---------- DATASET CONTENT
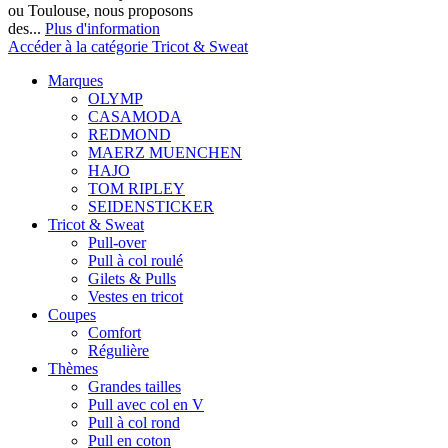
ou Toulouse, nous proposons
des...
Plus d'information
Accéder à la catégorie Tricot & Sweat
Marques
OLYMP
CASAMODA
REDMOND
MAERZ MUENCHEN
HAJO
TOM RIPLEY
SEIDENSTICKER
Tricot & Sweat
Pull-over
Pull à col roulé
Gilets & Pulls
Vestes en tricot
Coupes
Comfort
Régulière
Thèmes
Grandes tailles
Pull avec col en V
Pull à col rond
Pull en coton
--------------------
■ TASK DETAILS ■
What you write should match the entries exactly, except that the pictures are dropped.

■ RESPONSE ■
ou Toulouse, nous proposons
des...
Plus d'information
Accéder à la catégorie Tricot & Sweat
Marques
OLYMP
CASAMODA
REDMOND
MAERZ MUENCHEN
HAJO
TOM RIPLEY
SEIDENSTICKER
Tricot & Sweat
Pull-over
Pull à col roulé
Gilets & Pulls
Vestes en tricot
Coupes
Comfort
Régulière
Thèmes
Grandes tailles
Pull avec col en V
Pull à col rond
Pull en coton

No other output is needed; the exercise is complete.